Первый танк не загорелся, но встал. «Стали мы бить по второму танку, и тут у нас наверное, промахи вышли: от стоял, стоял, и дальше пошел — не попали в него мы.

И тут они все один за другим мимо нас вдоль позиции пошли. Много их было. Я увидел, что много, и просто прямо ребятам сказал: ну что же, за Родину, за Сталина, за жену, за детей — бей по гвардейскому закону! Если пропадем, так все зараз, а выживем — тоже все».

«А огонь от них, прямо сказать, очен сильный был. Все они шли мимо нас и из пушек и пулеметов смолили, так что наш окоп землей забрасывало, — в глазах темно. Просто совсем рядом рвались снаряды ихние. Даже иногда самому удивительно бывало, что живу еще».

«Третий танк так свечей загорелся, что даже никто и не выпрыгнул из него. Я это вижу и Беликову кричу из окопа в окоп: «Ну, как ты, ничего?» «А ты?» «А я тоже ничего». «Ну, — говорю, — значит и хорошо».

«Такой мы о ним короткий разговор все время вели для бодрости духа. Но по обличию видать было, что никто не бледнел, цвет лица не терял».

«И в это время на нас ихний самолет «Рама» пикировать стал. Пикирует и пикирует, и до того эта «Рама» пикировала, что все ложился я, ложился, а потом вскочил на ноги, потому что уже сил моих больше не было, и стал ему по коногонской привычке разные слова кричать — повторить не могу, потому что женщины здесь. (Общий смех)».

«А танки все идут и идут. И до того ружье раскалилось, что пришлось мне уж с Беликовым по очереди стрелять, через раз — то я, то он. Так и продолжалось у нас дело, бились мы с танками весь день. Я стреляю, стреляю, погляжу на Алейникова — вижу, он в лице немного сменился. Ясно, хотя и гвардеец, но парень еще молодой. Я говорю: Алейник, не журись! Не журись, все равно оба живы будем. А Беликов мне из своего окопа кричит: «Смотри, Болото, не промахивайся!».

«A я и сам стараюсь: знаю, что нам промахиваться нельзя, потому что как раз промахнешься, так нам всем за одно конец света будет».

===============

ЗАДАНИЯ:
• A. Перескажите короче абзац рассказа о бое с танками, который начинается словами «А танки все идут и идут». Сохраните его главные факты.
• B. Как в рассказе о бое с танками назван самолет, который пикировал на окопы?

===============

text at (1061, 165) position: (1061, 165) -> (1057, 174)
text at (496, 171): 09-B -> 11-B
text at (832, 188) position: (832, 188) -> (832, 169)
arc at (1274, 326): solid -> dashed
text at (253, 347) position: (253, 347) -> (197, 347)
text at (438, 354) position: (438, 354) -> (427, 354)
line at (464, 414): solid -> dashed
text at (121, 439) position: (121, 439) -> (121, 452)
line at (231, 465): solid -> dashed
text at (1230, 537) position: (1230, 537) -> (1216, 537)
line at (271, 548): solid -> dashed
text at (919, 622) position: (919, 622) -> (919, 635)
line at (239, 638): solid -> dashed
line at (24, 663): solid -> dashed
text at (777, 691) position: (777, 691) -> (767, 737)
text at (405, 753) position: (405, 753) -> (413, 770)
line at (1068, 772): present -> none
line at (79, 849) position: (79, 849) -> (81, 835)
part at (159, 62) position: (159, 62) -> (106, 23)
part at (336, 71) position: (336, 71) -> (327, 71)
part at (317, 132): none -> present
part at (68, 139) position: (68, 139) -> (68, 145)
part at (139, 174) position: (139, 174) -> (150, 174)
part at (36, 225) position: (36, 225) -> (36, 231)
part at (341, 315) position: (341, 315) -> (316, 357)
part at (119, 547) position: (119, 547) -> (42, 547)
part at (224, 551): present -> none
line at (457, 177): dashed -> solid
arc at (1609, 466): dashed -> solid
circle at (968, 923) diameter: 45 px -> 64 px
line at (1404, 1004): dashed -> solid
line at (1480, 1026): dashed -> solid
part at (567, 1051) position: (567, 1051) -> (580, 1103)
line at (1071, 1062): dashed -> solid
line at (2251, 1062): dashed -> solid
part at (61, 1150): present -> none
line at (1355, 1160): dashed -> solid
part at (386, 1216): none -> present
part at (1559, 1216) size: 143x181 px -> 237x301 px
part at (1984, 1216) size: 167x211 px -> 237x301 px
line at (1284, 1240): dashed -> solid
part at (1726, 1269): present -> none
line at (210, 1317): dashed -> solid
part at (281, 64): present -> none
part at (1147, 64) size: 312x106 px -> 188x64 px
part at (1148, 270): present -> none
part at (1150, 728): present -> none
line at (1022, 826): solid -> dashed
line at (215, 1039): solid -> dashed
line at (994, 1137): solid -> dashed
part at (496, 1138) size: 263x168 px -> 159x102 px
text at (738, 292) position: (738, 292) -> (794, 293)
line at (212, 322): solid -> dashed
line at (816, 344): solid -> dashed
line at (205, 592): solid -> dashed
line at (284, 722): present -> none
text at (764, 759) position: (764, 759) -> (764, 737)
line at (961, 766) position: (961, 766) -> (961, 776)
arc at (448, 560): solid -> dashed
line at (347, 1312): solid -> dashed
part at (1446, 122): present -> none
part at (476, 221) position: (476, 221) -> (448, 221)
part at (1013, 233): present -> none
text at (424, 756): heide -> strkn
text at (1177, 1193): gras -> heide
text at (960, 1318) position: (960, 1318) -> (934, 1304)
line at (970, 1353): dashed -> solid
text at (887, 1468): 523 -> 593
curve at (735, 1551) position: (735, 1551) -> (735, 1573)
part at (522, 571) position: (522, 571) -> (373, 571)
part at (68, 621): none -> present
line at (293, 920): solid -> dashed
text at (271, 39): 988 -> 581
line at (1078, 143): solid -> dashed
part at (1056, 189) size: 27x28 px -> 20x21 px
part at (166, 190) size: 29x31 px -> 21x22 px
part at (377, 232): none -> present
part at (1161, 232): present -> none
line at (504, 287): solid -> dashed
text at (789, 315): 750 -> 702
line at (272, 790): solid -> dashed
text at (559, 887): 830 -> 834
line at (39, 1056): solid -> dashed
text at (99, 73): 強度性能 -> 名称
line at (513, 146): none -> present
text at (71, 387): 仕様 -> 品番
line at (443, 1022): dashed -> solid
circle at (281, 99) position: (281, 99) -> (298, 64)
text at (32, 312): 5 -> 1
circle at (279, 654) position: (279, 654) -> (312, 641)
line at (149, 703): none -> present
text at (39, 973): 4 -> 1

===============

ПОЛНЫЕ ОТВЕТЫ:
• A. Танки продолжали идти. Ружье раскалилось так, что рассказчику и Беликову пришлось стрелять по очереди, через раз. Бой с танками длился весь день. Рассказчик заметил, что молодой гвардеец Алейников изменился в лице, и подбодрил его: оба будут живы. Беликов крикнул рассказчику из своего окопа, чтобы тот не промахивался.

• B. Самолет назывался «Рама».